* _EXTRACTED TEXT_

○ ○ ○ ○ ○ ○ ○

Starring Julie Delpy. In French, with English subtitles. Rated PG
Actor, writer, and director Julie Delpy has been around the movie block quite a few times. Her work with Ethan Hawke alone has revealed a canny surveyor of matters of the heart and other geographies. And she made strong impressions directing the delightfully Woody Allen–esque 2 Days in Paris. So it’s shocking to see Delpy come up with a comedy as amateurishly awful as Lolo.
Things start okay, with the director as Violette, a haughty Parisian designer on vacation in Biarritz with her even snarkier gal pal (Karin Viard). Violette is fretting, mainly due to her track record of frustratingly short affairs. Both are surprised when she meets and subsequently falls for local Jean-René, played by Dany Boon—massively popular in France, although his comic skills prove less than contagious. Here, he stays mostly straight as a semigeeky IT guy who moves to Paris for a new job and budding romance but remains a joke to Violette’s 19-year-old son, an up-and-coming artist nicknamed Lolo (mop-haired Vincent Lacoste).

○ ○ ○ ○ ○ ○ ○

[Collected data]

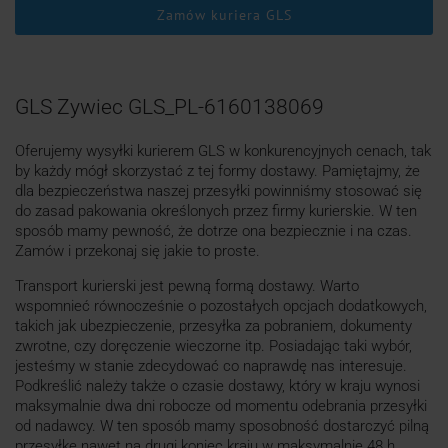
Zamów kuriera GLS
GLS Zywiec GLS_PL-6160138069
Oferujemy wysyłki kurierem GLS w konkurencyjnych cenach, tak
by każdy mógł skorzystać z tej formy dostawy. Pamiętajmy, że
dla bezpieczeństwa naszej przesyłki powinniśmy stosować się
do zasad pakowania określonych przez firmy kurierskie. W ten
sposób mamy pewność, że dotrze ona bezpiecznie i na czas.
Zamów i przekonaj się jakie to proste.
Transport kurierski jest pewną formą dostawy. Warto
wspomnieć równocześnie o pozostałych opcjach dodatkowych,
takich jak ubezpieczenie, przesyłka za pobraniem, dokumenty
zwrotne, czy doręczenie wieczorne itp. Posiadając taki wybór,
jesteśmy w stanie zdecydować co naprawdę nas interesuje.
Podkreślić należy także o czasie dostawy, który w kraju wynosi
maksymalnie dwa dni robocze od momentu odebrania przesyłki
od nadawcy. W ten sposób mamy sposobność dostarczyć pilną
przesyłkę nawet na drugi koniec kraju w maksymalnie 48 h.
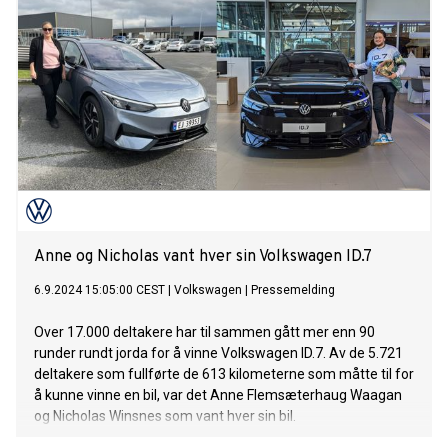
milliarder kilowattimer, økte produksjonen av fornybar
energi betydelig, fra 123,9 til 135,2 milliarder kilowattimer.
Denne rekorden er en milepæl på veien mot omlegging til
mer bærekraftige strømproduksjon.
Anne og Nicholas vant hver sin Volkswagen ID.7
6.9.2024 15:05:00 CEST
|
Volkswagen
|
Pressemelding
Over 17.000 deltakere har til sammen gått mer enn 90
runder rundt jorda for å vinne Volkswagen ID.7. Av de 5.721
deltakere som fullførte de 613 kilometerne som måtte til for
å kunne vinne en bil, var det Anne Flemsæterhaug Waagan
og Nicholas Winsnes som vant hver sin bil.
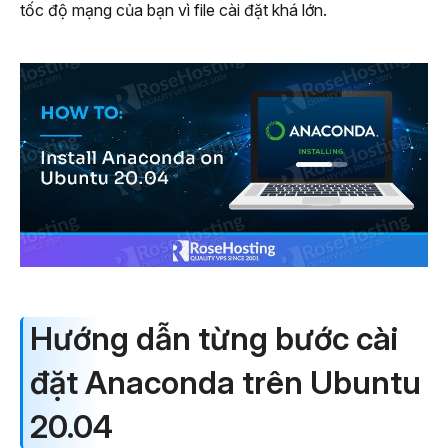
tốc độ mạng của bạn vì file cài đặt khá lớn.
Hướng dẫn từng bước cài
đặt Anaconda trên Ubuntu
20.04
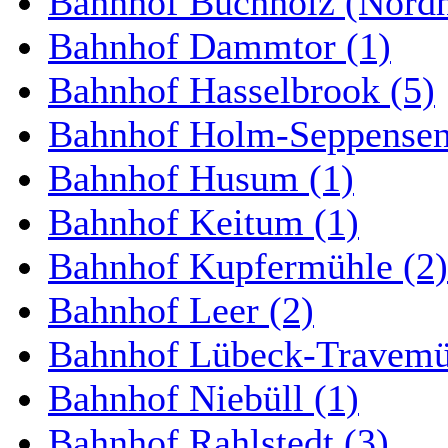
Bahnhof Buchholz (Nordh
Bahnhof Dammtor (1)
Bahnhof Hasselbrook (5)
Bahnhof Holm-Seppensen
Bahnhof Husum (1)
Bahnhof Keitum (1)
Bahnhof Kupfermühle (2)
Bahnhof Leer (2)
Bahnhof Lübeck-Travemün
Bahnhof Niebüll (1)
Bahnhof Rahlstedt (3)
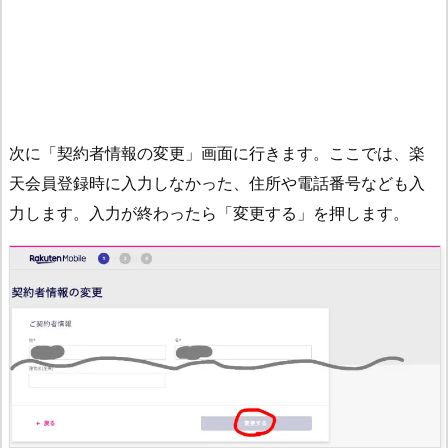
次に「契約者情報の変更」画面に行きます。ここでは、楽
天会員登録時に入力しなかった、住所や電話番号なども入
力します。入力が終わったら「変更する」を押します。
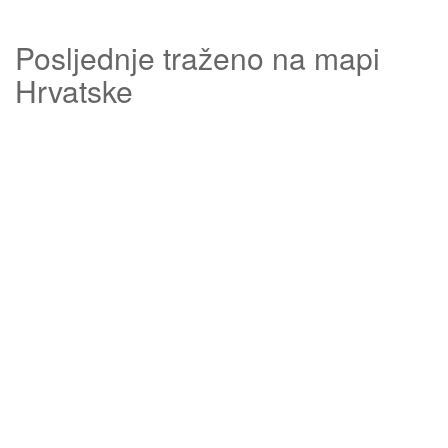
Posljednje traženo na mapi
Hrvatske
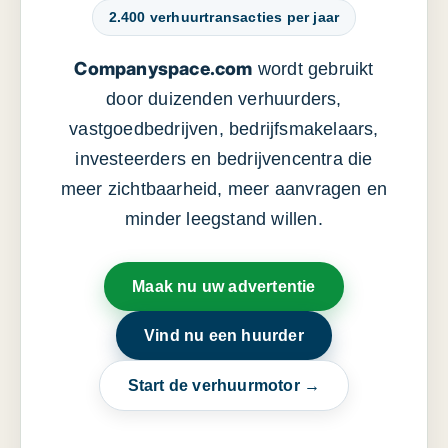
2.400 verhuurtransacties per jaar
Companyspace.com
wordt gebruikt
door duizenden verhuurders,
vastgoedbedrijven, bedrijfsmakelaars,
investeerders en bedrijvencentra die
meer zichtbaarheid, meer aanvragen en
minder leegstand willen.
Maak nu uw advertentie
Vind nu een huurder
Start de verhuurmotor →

○ ○ ○ ○ ○ ○ ○

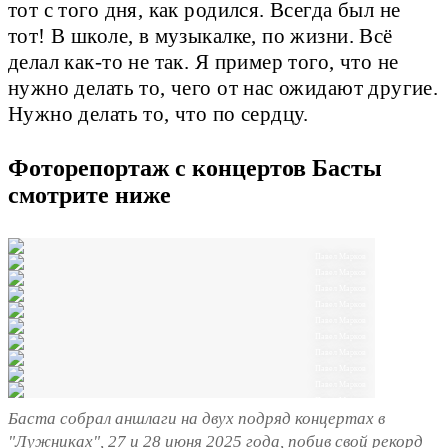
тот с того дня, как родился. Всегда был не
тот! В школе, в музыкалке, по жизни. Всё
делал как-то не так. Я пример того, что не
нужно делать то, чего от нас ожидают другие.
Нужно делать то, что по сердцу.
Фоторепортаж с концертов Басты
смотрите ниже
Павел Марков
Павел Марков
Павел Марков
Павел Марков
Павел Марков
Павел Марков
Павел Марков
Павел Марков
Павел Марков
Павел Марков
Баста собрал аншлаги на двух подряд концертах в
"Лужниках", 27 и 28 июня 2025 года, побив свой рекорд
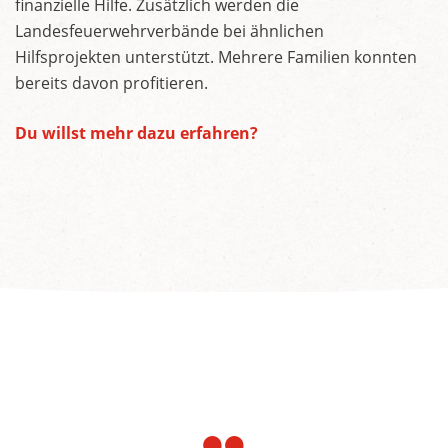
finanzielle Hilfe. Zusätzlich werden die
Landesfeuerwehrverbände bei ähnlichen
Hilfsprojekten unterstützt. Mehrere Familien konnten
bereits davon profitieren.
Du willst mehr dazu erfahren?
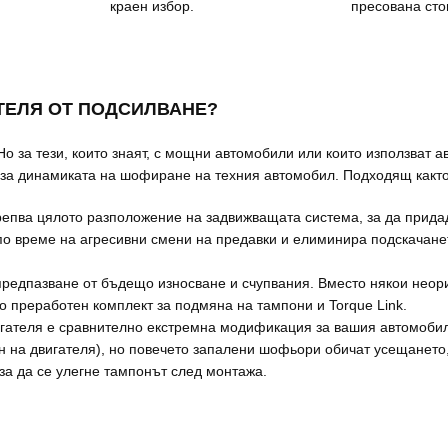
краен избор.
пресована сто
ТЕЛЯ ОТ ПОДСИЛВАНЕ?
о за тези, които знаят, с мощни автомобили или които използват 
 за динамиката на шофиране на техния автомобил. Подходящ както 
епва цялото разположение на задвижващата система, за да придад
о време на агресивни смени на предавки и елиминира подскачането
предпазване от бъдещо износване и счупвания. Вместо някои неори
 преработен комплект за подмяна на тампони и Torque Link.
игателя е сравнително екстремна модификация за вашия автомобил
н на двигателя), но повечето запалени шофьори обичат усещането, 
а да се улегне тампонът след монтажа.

○ ○ ○ ○ ○ ○ ○

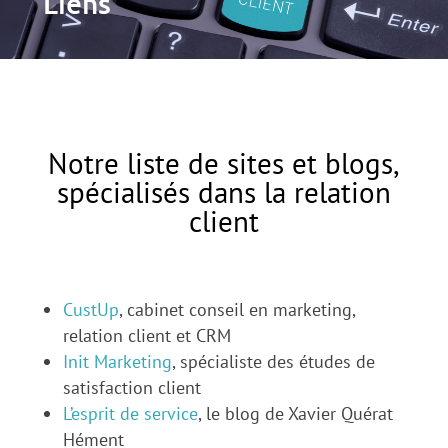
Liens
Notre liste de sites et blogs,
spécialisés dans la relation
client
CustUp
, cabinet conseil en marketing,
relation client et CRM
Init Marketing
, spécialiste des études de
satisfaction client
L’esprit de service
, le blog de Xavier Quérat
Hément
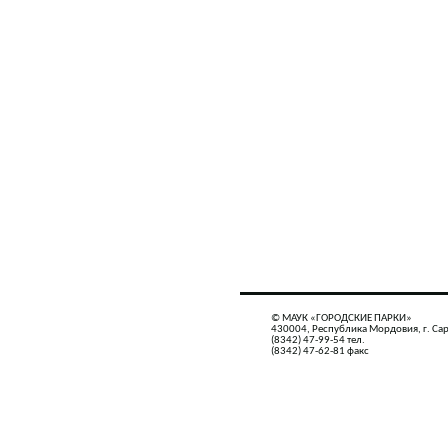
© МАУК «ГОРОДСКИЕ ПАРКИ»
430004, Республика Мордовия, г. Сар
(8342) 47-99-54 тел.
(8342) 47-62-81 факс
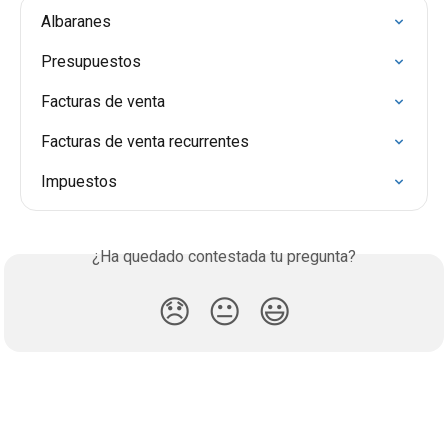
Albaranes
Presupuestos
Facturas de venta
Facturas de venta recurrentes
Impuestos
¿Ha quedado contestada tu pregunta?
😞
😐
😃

○ ○ ○ ○ ○ ○ ○

* _REQUIREMENT 1_
Answer these questions from the review of Lolo:
(a) What rating does the film carry?
(b) Which film directed by Delpy does the review call "delightfully Woody Allen–esque"?
(c) How old is Violette's son?
* _REQUIREMENT 2_
Proceed with the review of Lolo, picking up right after its final sentence.

* _REPLY 1_
(a) PG
(b) 2 Days in Paris
(c) 19

* _REPLY 2_
In a bald-faced rip-off of the Amerindie Cyrus, which had stay-at-home Jonah Hill scaring suitors like John C. Reilly away from mommy Marisa Tomei, Lolo makes nice with J.R., while plotting his rapid departure. Unlike Cyrus’s Oedipal wrecks, however, Lolo’s schemes are downright stupid; they involve itching powder, poison, and physical assault. And he keeps an illustrated diary of his transgressions. Somehow, Mommy dearest never gets a whiff of her son’s increasingly dangerous psychosis. Hilarious, right?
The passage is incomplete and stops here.